The final song is “Black Phoenix” and begins with an audio montage of TV news reports that tell the story of the killing of African-American youth, often at the hands of law enforcement. The song is an appeal to not forget these lives and to change this trend. There is a measured introductory set of verses with Denitra singing sweetly in contrast to the bitter story matter before the tune increases in energy, tempo, and urgency to sing “rise up, fists up in the air, speak the names of those lost” and then actually saying those names.
Terry explains, “We could have chosen from many more songs we have, but these four were the most ready and had the greatest fan responses.” Corey adds, “It is only a four-song EP but I am proud of it because it documents our sound and is something we can share.”
Indeed, these four tunes capture many of the hallmarks of Conkrete God’s music. Corey describes, “It is modern rock – we don’t recycle tired rock clichés. We take that base of rock and roll from the 70s and 80s and bring it up to date. We have to be relevant musically. We also have to be relevant lyrically. When we have something to say, we are going to say it in our music. That is what makes us who we are.” To which Denitra adds “And, of course, it has to be crushing.”
Corey references “Black Phoenix.” “When it was just the three of us, we had that riff for some time. We knew it could be something and we tried it out with every singer that came through the door, but nothing ever worked. Then Denitra came in with the “Black Phoenix” lyrics and they fit. It was like, this riff can only go this way now as part of this tune. This riff has been waiting for Denitra to write that song.”

* **Exercise**
Write the next part of the article about Conkrete God's four-song EP, picking up right after its last sentence.

* **Data block**
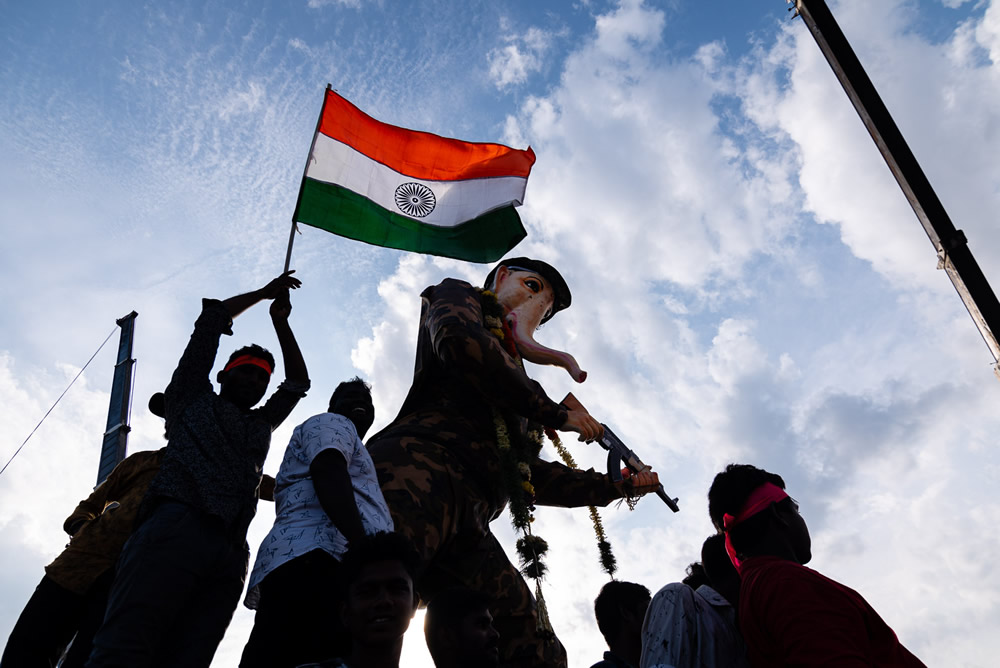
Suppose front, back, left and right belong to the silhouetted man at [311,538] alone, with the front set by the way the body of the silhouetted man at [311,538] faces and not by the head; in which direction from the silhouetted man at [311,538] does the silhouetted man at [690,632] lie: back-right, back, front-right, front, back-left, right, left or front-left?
front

* **Exercise output**
Denitra picks up, “We write music that is hard-hitting, yet also has positive messages. As we were starting to write songs it was something that happened naturally and not necessarily deliberately, but it became something that we wanted to continue to create. We want to continue with this direction in that we are not just playing music, but we are also providing messages wrapped in music in a way that people can enjoy. Songs like “Black Phoenix” or “Free” solidified that this is what and who we wanted to be.” She continues, “As far as our music is concerned, some hard rock bands can play hard and fast but they may not be very musical. Being musical is important to us and one thing we always talk about and work on is dynamics because we have all been to concerts and shows where it is too loud for just for the sake of being loud. So even in our songs that are super crushing there are dynamics and you can hear the lyrics or hear the guitar parts. “
Norm concurs, “A lot of what we do musically can sometimes be thought of as a throwback in that growing up you could hear music that was just as moving and just as impactful as a song’s lyrics. You felt something with the music. Certainly, some artists have carried on at that level, but a lot of music today has moved away from well thought out music and melody and it can be more style than substance.”
Corey is more direct in his assessment, “What in the hell happened? So much popular music has become whiny rock. There used to be riffs, layers and textures. We chose the Conkrete God name to evoke a sense of something being solid, being hard. With all the other elements in our music, we keep this top of mind.”
The mashup of music with punk energy, hard rock flourishes, emphasis on dynamics, and thoughtful lyrics seems second nature to the band, yet they have learned that their special mix can baffle those with narrow expectations. Some venues initially may not know what to expect from Conkrete God, certainly not an African American quintet that learned from the fathers of arena rock and who like to cover Motorhead songs. While it is difficult to typecast this band, people sometimes wrongly do.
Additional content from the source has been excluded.